> **What you have to do**
The pictures must be left out, while the rest of the data is copied exactly.

Given data: Begin

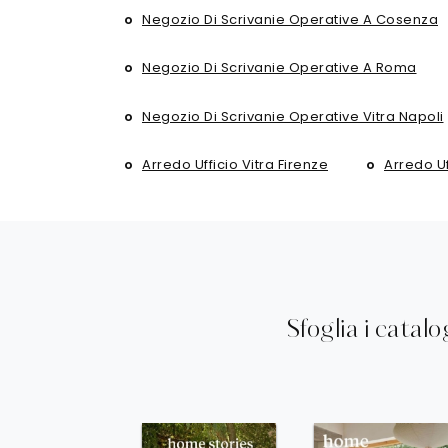
Negozio Di Scrivanie Operative A Cosenza
Negozio Di Scrivanie Operative A Roma
Negozio Di Scrivanie Operative Vitra Napoli
Arredo Ufficio Vitra Firenze
Arredo Uf
Sfoglia i catalo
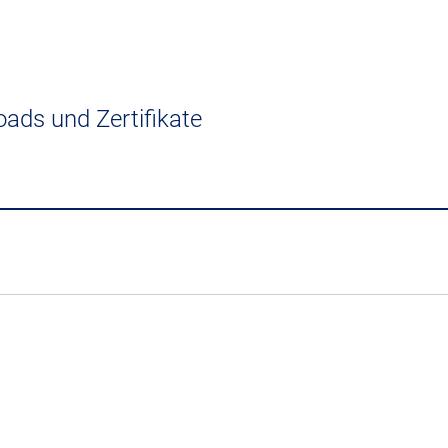
ads und Zertifikate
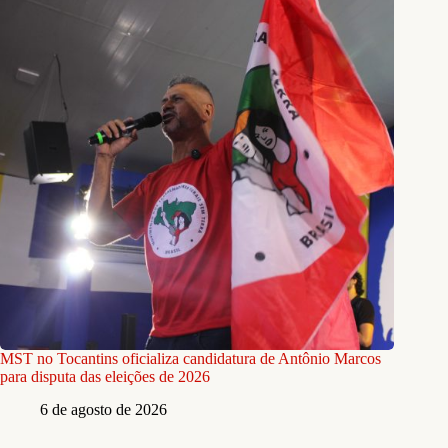
MST no Tocantins oficializa candidatura de Antônio Marcos
para disputa das eleições de 2026
6 de agosto de 2026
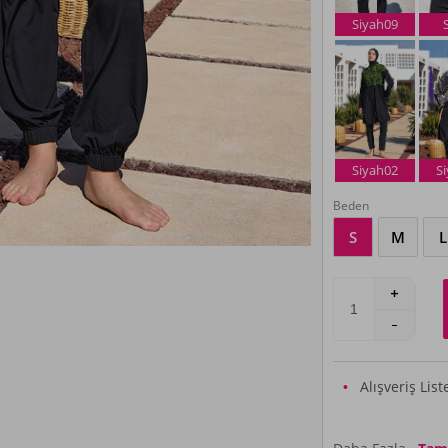
Siyah09
Siyah02
S
Beden
S
M
L
Alışveriş Lis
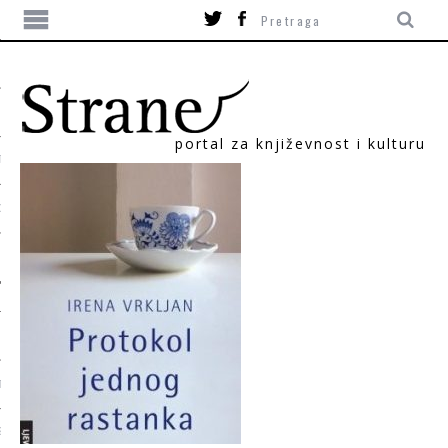
portal za književnost i kulturu
TIKA
ORI
T
SUM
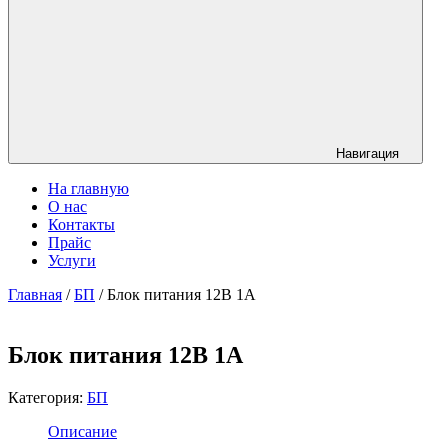
Навигация
На главную
О нас
Контакты
Прайс
Услуги
Главная
/
БП
/ Блок питания 12В 1А
Блок питания 12В 1А
Категория:
БП
Описание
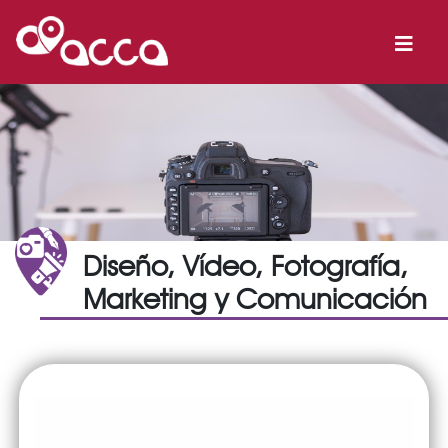
Diseño, Vídeo, Fotografía,
Marketing y Comunicación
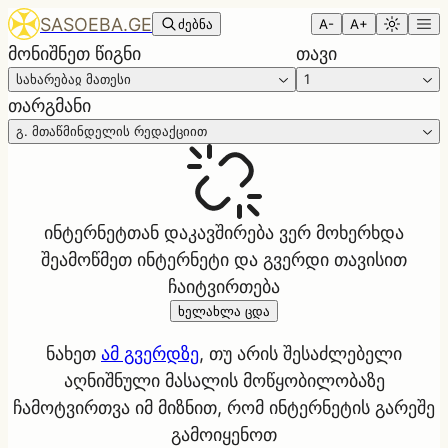
SASOEBA.GE
ძებნა
A-
A+
მონიშნეთ წიგნი
თავი
სახარებაჲ მათესი
1
თარგმანი
გ. მთაწმინდელის რედაქციით
ინტერნეტთან დაკავშირება ვერ მოხერხდა
შეამოწმეთ ინტერნეტი და გვერდი თავისით
ჩაიტვირთება
ხელახლა ცდა
ნახეთ
ამ გვერდზე
, თუ არის შესაძლებელი
აღნიშნული მასალის მოწყობილობაზე
ჩამოტვირთვა იმ მიზნით, რომ ინტერნეტის გარეშე
გამოიყენოთ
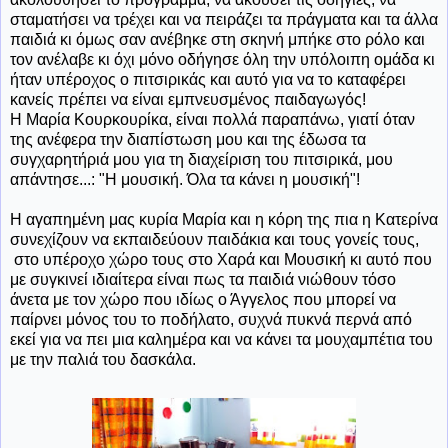
σταματήσει να τρέχει και να πειράζει τα πράγματα και τα άλλα
παιδιά κι όμως σαν ανέβηκε στη σκηνή μπήκε στο ρόλο και
τον ανέλαβε κι όχι μόνο οδήγησε όλη την υπόλοιπη ομάδα κι
ήταν υπέροχος ο πιτσιρικάς και αυτό για να το καταφέρει
κανείς πρέπει να είναι εμπνευσμένος παιδαγωγός!
Η Μαρία Κουρκουρίκα, είναι πολλά παραπάνω, γιατί όταν
της ανέφερα την διαπίστωση μου και της έδωσα τα
συγχαρητήριά μου για τη διαχείριση του πιτσιρικά, μου
απάντησε...: "Η μουσική. Όλα τα κάνει η μουσική"!
Η αγαπημένη μας κυρία Μαρία και η κόρη της πια η Κατερίνα
συνεχίζουν να εκπαιδεύουν παιδάκια και τους γονείς τους,
στο υπέροχο χώρο τους στο Χαρά και Μουσική κι αυτό που
με συγκινεί ιδιαίτερα είναι πως τα παιδιά νιώθουν τόσο
άνετα με τον χώρο που ιδίως ο Άγγελος που μπορεί να
παίρνει μόνος του το ποδήλατο, συχνά πυκνά περνά από
εκεί για να πει μια καλημέρα και να κάνει τα μουχαμπέτια του
με την παλιά του δασκάλα.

Given data: End

> **Response area**
Negozio Di Scrivanie Operative A Cosenza
Negozio Di Scrivanie Operative A Roma
Negozio Di Scrivanie Operative Vitra Napoli
Arredo Ufficio Vitra Firenze
Arredo Uf
Sfoglia i catalo
ads und Zertifikate
MST no Tocantins oficializa candidatura de Antônio Marcos
para disputa das eleições de 2026
6 de agosto de 2026
Siyah09
Siyah02
S
Beden
S
M
L
Alışveriş Lis
portal za književnost i kulturu
TIKA
ORI
T
SUM
Навигация
На главную
О нас
Контакты
Прайс
Услуги
Главная
/
БП
/ Блок питания 12В 1А
Блок питания 12В 1А
Категория:
БП
Описание
Diseño, Vídeo, Fotografía,
Marketing y Comunicación
SASOEBA.GE
ძებნა
A-
A+
მონიშნეთ წიგნი
თავი
სახარებაჲ მათესი
1
თარგმანი
გ. მთაწმინდელის რედაქციით
ინტერნეტთან დაკავშირება ვერ მოხერხდა
შეამოწმეთ ინტერნეტი და გვერდი თავისით
ჩაიტვირთება
ხელახლა ცდა
ნახეთ
ამ გვერდზე
, თუ არის შესაძლებელი
აღნიშნული მასალის მოწყობილობაზე
ჩამოტვირთვა იმ მიზნით, რომ ინტერნეტის გარეშე
გამოიყენოთ
σταματήσει να τρέχει και να πειράζει τα πράγματα και τα άλλα
παιδιά κι όμως σαν ανέβηκε στη σκηνή μπήκε στο ρόλο και
τον ανέλαβε κι όχι μόνο οδήγησε όλη την υπόλοιπη ομάδα κι
ήταν υπέροχος ο πιτσιρικάς και αυτό για να το καταφέρει
κανείς πρέπει να είναι εμπνευσμένος παιδαγωγός!
Η Μαρία Κουρκουρίκα, είναι πολλά παραπάνω, γιατί όταν
της ανέφερα την διαπίστωση μου και της έδωσα τα
συγχαρητήριά μου για τη διαχείριση του πιτσιρικά, μου
απάντησε...: "Η μουσική. Όλα τα κάνει η μουσική"!
Η αγαπημένη μας κυρία Μαρία και η κόρη της πια η Κατερίνα
συνεχίζουν να εκπαιδεύουν παιδάκια και τους γονείς τους,
στο υπέροχο χώρο τους στο Χαρά και Μουσική κι αυτό που
με συγκινεί ιδιαίτερα είναι πως τα παιδιά νιώθουν τόσο
άνετα με τον χώρο που ιδίως ο Άγγελος που μπορεί να
παίρνει μόνος του το ποδήλατο, συχνά πυκνά περνά από
εκεί για να πει μια καλημέρα και να κάνει τα μουχαμπέτια του
με την παλιά του δασκάλα.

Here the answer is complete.